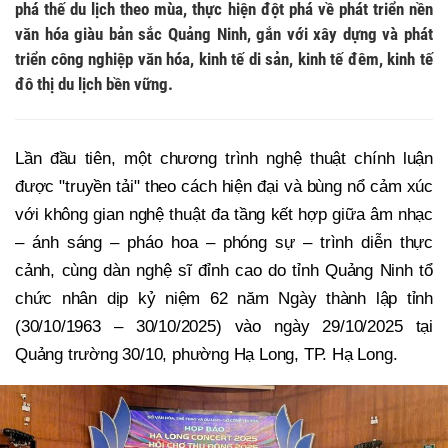
phá thế du lịch theo mùa, thực hiện đột phá về phát triển nền
văn hóa giàu bản sắc Quảng Ninh, gắn với xây dựng và phát
triển công nghiệp văn hóa, kinh tế di sản, kinh tế đêm, kinh tế
đô thị du lịch bền vững.
Lần đầu tiên, một chương trình nghệ thuật chính luận
được "truyền tải" theo cách hiện đại và bùng nổ cảm xúc
với không gian nghệ thuật đa tầng kết hợp giữa âm nhạc
– ánh sáng – pháo hoa – phóng sự – trình diễn thực
cảnh, cùng dàn nghệ sĩ đỉnh cao do tỉnh Quảng Ninh tổ
chức nhân dịp kỷ niệm 62 năm Ngày thành lập tỉnh
(30/10/1963 – 30/10/2025) vào ngày 29/10/2025 tại
Quảng trường 30/10, phường Hạ Long, TP. Hạ Long.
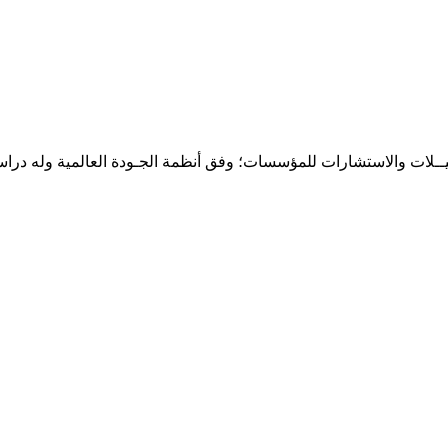
حـلـيــلات والاستشارات للمؤسسات؛ وفق أنظمة الجـودة العالمية وله درا
المقر: شارع نيلسون مانيدلا - الحي الجامعي 56 تفرغ زينة - انواكشوط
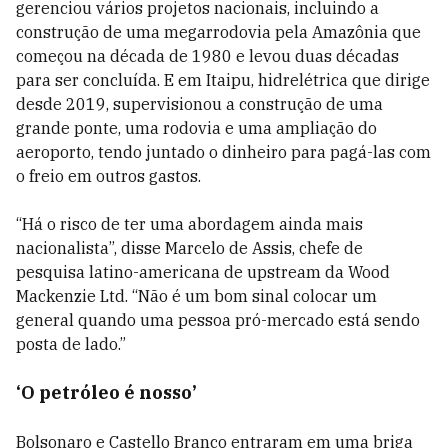
gerenciou vários projetos nacionais, incluindo a
construção de uma megarrodovia pela Amazônia que
começou na década de 1980 e levou duas décadas
para ser concluída. E em Itaipu, hidrelétrica que dirige
desde 2019, supervisionou a construção de uma
grande ponte, uma rodovia e uma ampliação do
aeroporto, tendo juntado o dinheiro para pagá-las com
o freio em outros gastos.
“Há o risco de ter uma abordagem ainda mais
nacionalista”, disse Marcelo de Assis, chefe de
pesquisa latino-americana de upstream da Wood
Mackenzie Ltd. “Não é um bom sinal colocar um
general quando uma pessoa pró-mercado está sendo
posta de lado.”
‘O petróleo é nosso’
Bolsonaro e Castello Branco entraram em uma briga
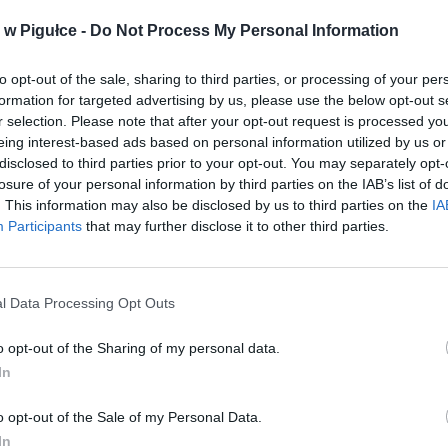
w Pigułce -
Do Not Process My Personal Information
to opt-out of the sale, sharing to third parties, or processing of your per
formation for targeted advertising by us, please use the below opt-out s
r selection. Please note that after your opt-out request is processed y
eing interest-based ads based on personal information utilized by us or
disclosed to third parties prior to your opt-out. You may separately opt-
losure of your personal information by third parties on the IAB’s list of
. This information may also be disclosed by us to third parties on the
IA
Participants
that may further disclose it to other third parties.
For. Shutterstock
sze wątpliwości dotyczą formy zwrotu kaucji oraz stanu opakowania
l Data Processing Opt Outs
kceptowane przez automat.
o opt-out of the Sharing of my personal data.
ci pytają, czy kaucja zostanie zwrócona gotówką, bonem czy w innej 
In
 będą przyjmowane butelki zgniecione lub uszkodzone, a także jak p
adku niewidocznego kodu kreskowego.
o opt-out of the Sale of my Personal Data.
In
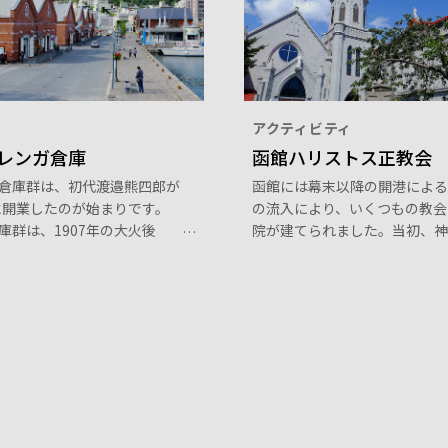
アクティビティ
レンガ倉庫
函館ハリストス正教会
倉庫群は、初代渡邉熊四郎が
函館には幕末以降の開港による
年に開業したのが始まりです。
の流入により、いくつもの教会
庫群は、1907年の大火後
院が建てられました。当初、神
09年に再建されたもので、建
教に代わってのキリスト教布教
はレストラン、土産品店等に
たやすいことではありませんで
、ウォーターフロントの観光
が、その建造物の数々は今でも
になっています。
文化財として函館の街を彩って
す。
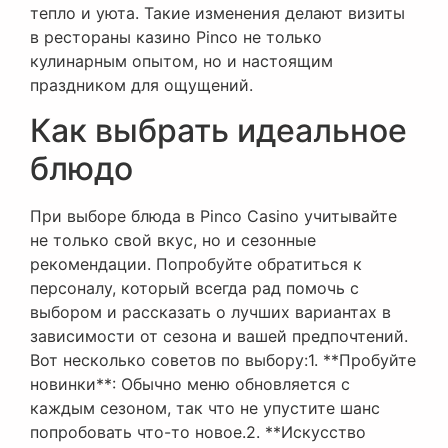
тепло и уюта. Такие изменения делают визиты
в рестораны казино Pinco не только
кулинарным опытом, но и настоящим
праздником для ощущений.
Как выбрать идеальное
блюдо
При выборе блюда в Pinco Casino учитывайте
не только свой вкус, но и сезонные
рекомендации. Попробуйте обратиться к
персоналу, который всегда рад помочь с
выбором и рассказать о лучших вариантах в
зависимости от сезона и вашей предпочтений.
Вот несколько советов по выбору:1. **Пробуйте
новинки**: Обычно меню обновляется с
каждым сезоном, так что не упустите шанс
попробовать что-то новое.2. **Искусство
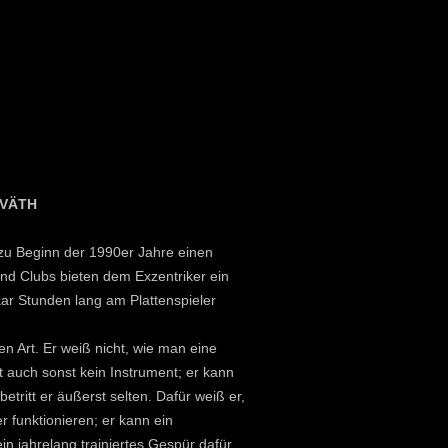
 VÄTH
 zu Beginn der 1990er Jahre einen
nd Clubs bieten dem Exzentriker ein
ar Stunden lang am Plattenspieler
en Art. Er weiß nicht, wie man eine
ht auch sonst kein Instrument; er kann
tritt er äußerst selten. Dafür weiß er,
funktionieren; er kann ein
n jahrelang trainiertes Gespür dafür,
-*-*-
List every line in the items above that contains the word "nghệ", copying each such line in full.

_ANSWER TO THIS TASK:_
Lần đầu tiên, một chương trình nghệ thuật chính luận
với không gian nghệ thuật đa tầng kết hợp giữa âm nhạc
cảnh, cùng dàn nghệ sĩ đỉnh cao do tỉnh Quảng Ninh tổ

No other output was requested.